We are searching for these particularly good antibodies in the blood of patients who have already survived the CoVID disease. We will then produce these antibodies with recombinant gene technology in the laboratory. In this way we hope to produce them in large quantities and to eventually use them to treat severe infections. Such a therapeutic agent could be available next year at the earliest.
For this work, we are using the expertise of RESIST researcher Professor Dr. Thomas Krey from the University of Lübeck. He has a lot of experience in the field of elucidating structures of viral and cellular proteins that play key roles in infection processes. Professor Dr. Rainer Blasczyk, head of the Insitute of Transfusion Medicine, and Professor Dr. Axel Haverich, Head of the Department of Cardiothoracic and Vascular Surgery, lead the recruitment of convalescent patients for this study.
In parallel, we are conducting a preclinical trial on a potential coronavirus vaccine: Professor Dr. Reinhold Förster, head of the MHH Institute of Immunology, is testing a new vaccine candidate in a mouse experiment which explores a particular form of application for this vaccine candidate.

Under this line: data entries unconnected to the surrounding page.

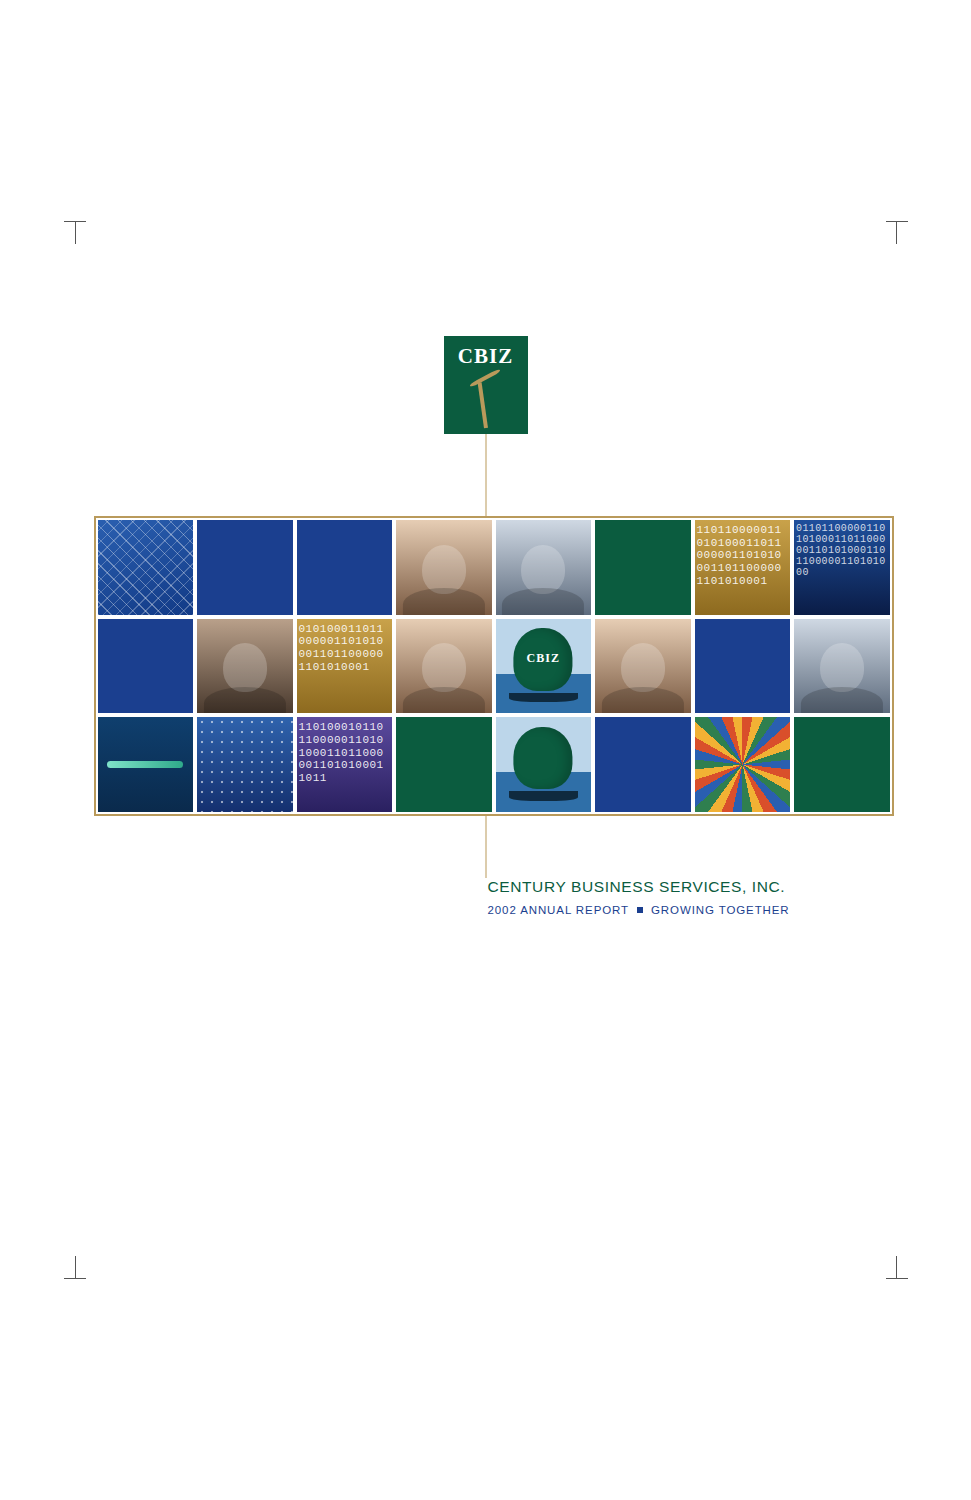CBIZ
1101100000110101000110110000011010100011011000001101010001
0110110000011010100011011000001101010001101100000110101000
0101000110110000011010100011011000001101010001
CBIZ
1101000101101100000110101000110110000011010100011011
Century Business Services, Inc.
2002 Annual Report Growing Together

We are looking for substances that inhibit the replication of viruses
We are pursuing two strategies to achieve this:
Led by our RESIST colleague Professor Pietschmann from the Twincore Institute, we are screening around 13,000 substances, which have either already been licensed for therapeutic use against other diseases, or for which there is already initial clinical experience – for example, substances that have already undergone safety testing in healthy volunteers. We are investigating whether they are effective against the replication of SARS-CoV-2 and if it might be possible to develop them into new drugs. Depending on how much clinical experience is already available for any compound that will be identified in this manner, making them available for clinical use could take between one and several years’ time.
In the other strategy, we want to find completely new targets for inhibitors and are asking ourselves which substances could inhibit all seven known coronaviruses – and thus perhaps also the next coronavirus to hit mankind. To do this, we are screening up 100,000 substances. We hope that, on the basis of these results, it may be possible to develop a drug with broad activity against coronaviruses. However, this will take five to ten years. Professor Dr. Thomas Pietschmann from TWINCORE – Centre for Infection Research and I are working on this together with other colleagues from the Helmholtz Center for Infection Research (HZI).

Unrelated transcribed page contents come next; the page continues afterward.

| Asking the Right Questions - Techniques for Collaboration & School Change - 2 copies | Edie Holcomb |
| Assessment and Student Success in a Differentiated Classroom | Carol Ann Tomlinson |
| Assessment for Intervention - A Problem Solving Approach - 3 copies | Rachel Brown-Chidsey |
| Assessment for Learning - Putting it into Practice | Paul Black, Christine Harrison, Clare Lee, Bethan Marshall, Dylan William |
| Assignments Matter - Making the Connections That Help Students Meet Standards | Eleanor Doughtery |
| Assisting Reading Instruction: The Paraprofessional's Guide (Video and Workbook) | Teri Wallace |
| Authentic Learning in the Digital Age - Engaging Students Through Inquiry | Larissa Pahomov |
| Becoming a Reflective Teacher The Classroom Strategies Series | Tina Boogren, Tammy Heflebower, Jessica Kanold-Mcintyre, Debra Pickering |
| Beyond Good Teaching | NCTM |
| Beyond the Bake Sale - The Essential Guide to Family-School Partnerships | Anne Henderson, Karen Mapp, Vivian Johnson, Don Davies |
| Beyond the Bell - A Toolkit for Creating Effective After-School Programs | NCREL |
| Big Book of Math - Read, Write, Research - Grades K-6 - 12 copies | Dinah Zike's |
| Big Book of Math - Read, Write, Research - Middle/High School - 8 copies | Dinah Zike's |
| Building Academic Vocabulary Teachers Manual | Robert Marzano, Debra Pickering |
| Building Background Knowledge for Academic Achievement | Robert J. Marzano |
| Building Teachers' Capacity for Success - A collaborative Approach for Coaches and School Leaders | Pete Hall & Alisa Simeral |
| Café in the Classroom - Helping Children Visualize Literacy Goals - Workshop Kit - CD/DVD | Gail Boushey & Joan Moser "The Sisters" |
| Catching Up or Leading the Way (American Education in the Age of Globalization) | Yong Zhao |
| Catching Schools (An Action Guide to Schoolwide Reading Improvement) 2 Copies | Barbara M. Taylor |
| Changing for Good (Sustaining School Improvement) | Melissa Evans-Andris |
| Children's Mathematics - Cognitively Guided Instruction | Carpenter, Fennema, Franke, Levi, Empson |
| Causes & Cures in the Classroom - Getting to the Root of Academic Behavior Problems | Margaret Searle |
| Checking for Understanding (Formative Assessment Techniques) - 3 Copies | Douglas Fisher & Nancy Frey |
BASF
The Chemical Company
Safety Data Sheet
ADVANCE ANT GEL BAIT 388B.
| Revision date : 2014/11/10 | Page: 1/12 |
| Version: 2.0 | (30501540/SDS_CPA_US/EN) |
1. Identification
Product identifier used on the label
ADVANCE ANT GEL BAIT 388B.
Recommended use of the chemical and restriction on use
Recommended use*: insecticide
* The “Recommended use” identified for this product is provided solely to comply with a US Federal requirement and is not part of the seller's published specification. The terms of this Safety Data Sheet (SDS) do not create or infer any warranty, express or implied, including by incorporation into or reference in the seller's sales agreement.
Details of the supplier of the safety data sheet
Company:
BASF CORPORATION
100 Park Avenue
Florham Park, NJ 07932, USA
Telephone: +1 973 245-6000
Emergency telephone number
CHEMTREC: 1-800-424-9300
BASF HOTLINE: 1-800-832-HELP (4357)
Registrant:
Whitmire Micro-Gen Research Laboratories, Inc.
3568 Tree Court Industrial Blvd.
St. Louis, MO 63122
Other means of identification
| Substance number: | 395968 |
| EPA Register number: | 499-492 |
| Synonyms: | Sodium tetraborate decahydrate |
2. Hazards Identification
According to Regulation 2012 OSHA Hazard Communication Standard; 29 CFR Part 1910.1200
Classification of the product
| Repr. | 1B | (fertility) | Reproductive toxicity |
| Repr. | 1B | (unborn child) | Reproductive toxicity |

We are investigating how the immune system reacts to the virus.
RESIST scientists are also investigating how the innate and acquired immune systems react to SARS-CoV-2. For example, how do T cells recognise this virus? Professor Dr. Markus Cornberg, MHH Clinic for Gastroenterology, Hepatology and Endocrinology, Professor Britta Eiz-Vesper, Institute of Transfusion Medicine, and Professor Dr. Immo Prinz, MHH Institute of Immunology, and other colleagues are investigating these questions. The aim is to perhaps harness the power of antiviral T cells to treat COVID.
Are there genetic reasons for an increased severity of COVID and a higher susceptibility to SARS-CoV-2?

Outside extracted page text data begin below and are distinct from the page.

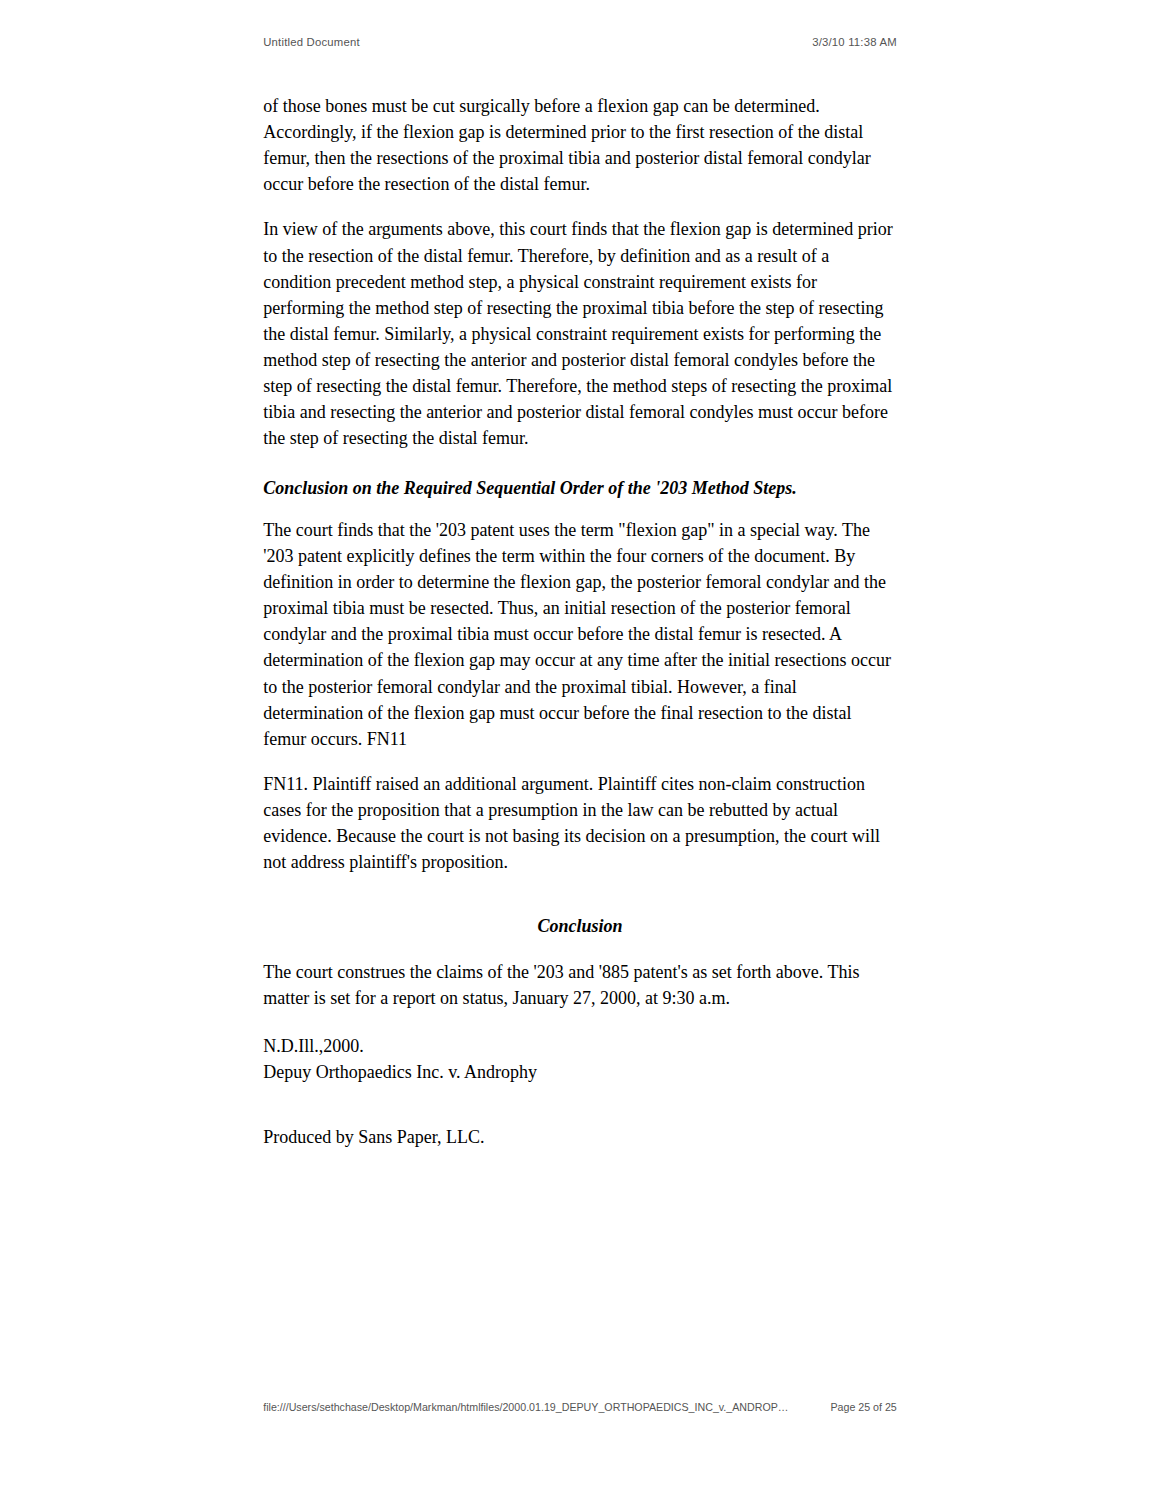Untitled Document
3/3/10 11:38 AM
of those bones must be cut surgically before a flexion gap can be determined. Accordingly, if the flexion gap is determined prior to the first resection of the distal femur, then the resections of the proximal tibia and posterior distal femoral condylar occur before the resection of the distal femur.
In view of the arguments above, this court finds that the flexion gap is determined prior to the resection of the distal femur. Therefore, by definition and as a result of a condition precedent method step, a physical constraint requirement exists for performing the method step of resecting the proximal tibia before the step of resecting the distal femur. Similarly, a physical constraint requirement exists for performing the method step of resecting the anterior and posterior distal femoral condyles before the step of resecting the distal femur. Therefore, the method steps of resecting the proximal tibia and resecting the anterior and posterior distal femoral condyles must occur before the step of resecting the distal femur.
Conclusion on the Required Sequential Order of the '203 Method Steps.
The court finds that the '203 patent uses the term "flexion gap" in a special way. The '203 patent explicitly defines the term within the four corners of the document. By definition in order to determine the flexion gap, the posterior femoral condylar and the proximal tibia must be resected. Thus, an initial resection of the posterior femoral condylar and the proximal tibia must occur before the distal femur is resected. A determination of the flexion gap may occur at any time after the initial resections occur to the posterior femoral condylar and the proximal tibial. However, a final determination of the flexion gap must occur before the final resection to the distal femur occurs. FN11
FN11. Plaintiff raised an additional argument. Plaintiff cites non-claim construction cases for the proposition that a presumption in the law can be rebutted by actual evidence. Because the court is not basing its decision on a presumption, the court will not address plaintiff's proposition.
Conclusion
The court construes the claims of the '203 and '885 patent's as set forth above. This matter is set for a report on status, January 27, 2000, at 9:30 a.m.
N.D.Ill.,2000.
Depuy Orthopaedics Inc. v. Androphy
Produced by Sans Paper, LLC.
file:///Users/sethchase/Desktop/Markman/htmlfiles/2000.01.19_DEPUY_ORTHOPAEDICS_INC_v._ANDROPHY_ANDROPHY_MD.html
Page 25 of 25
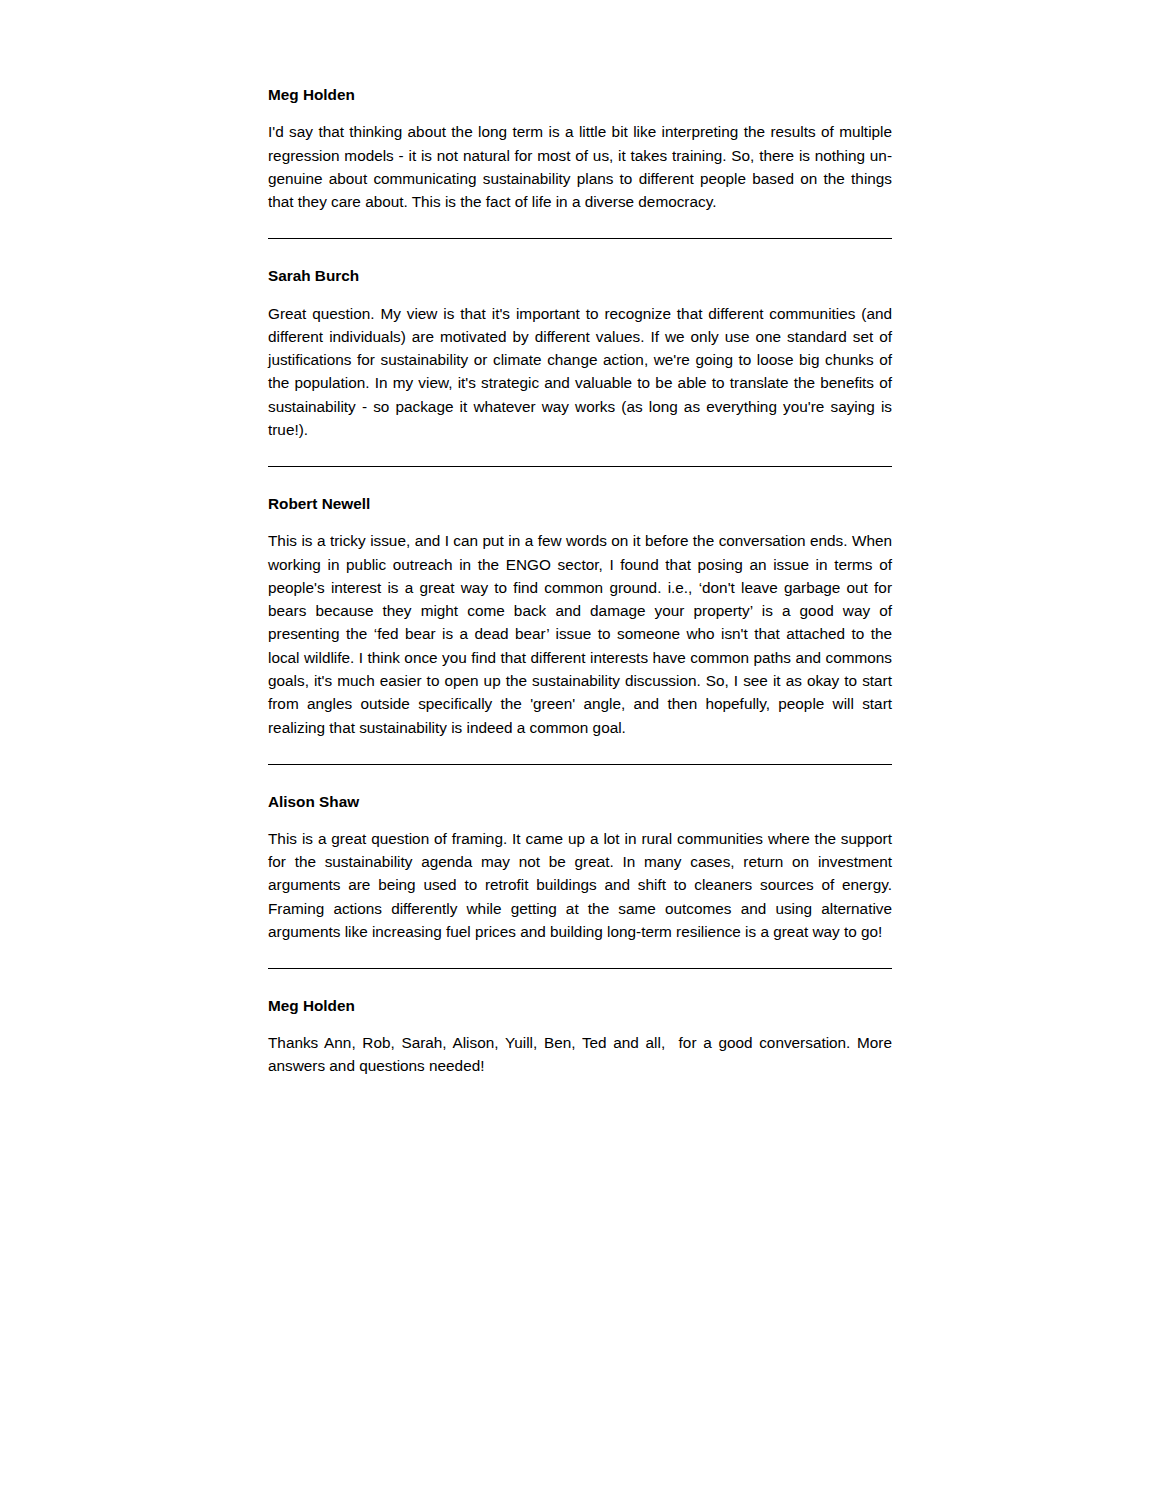Meg Holden
I'd say that thinking about the long term is a little bit like interpreting the results of multiple regression models - it is not natural for most of us, it takes training. So, there is nothing un-genuine about communicating sustainability plans to different people based on the things that they care about. This is the fact of life in a diverse democracy.
Sarah Burch
Great question. My view is that it's important to recognize that different communities (and different individuals) are motivated by different values. If we only use one standard set of justifications for sustainability or climate change action, we're going to loose big chunks of the population. In my view, it's strategic and valuable to be able to translate the benefits of sustainability - so package it whatever way works (as long as everything you're saying is true!).
Robert Newell
This is a tricky issue, and I can put in a few words on it before the conversation ends. When working in public outreach in the ENGO sector, I found that posing an issue in terms of people's interest is a great way to find common ground. i.e., ‘don't leave garbage out for bears because they might come back and damage your property’ is a good way of presenting the ‘fed bear is a dead bear’ issue to someone who isn't that attached to the local wildlife. I think once you find that different interests have common paths and commons goals, it's much easier to open up the sustainability discussion. So, I see it as okay to start from angles outside specifically the 'green' angle, and then hopefully, people will start realizing that sustainability is indeed a common goal.
Alison Shaw
This is a great question of framing. It came up a lot in rural communities where the support for the sustainability agenda may not be great. In many cases, return on investment arguments are being used to retrofit buildings and shift to cleaners sources of energy. Framing actions differently while getting at the same outcomes and using alternative arguments like increasing fuel prices and building long-term resilience is a great way to go!
Meg Holden
Thanks Ann, Rob, Sarah, Alison, Yuill, Ben, Ted and all, for a good conversation. More answers and questions needed!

In RESIST we had already initiated a cohort of senior individuals to investigate in which way the immune system ages and why this leads to an increased susceptibility to infectious disease. COVID is particularly severe in people older than 70 years and therefore represents a problem at the core of the RESIST research programme. We will therefore study the immune responses, and the genetic background, of COVID patients and compare our findings to those obtained in our cohort of healthy elderly citizens. In this manner, we want to find out why some people become seriously ill although they have no previous illnesses. These results should also provide us with approaches for new therapies.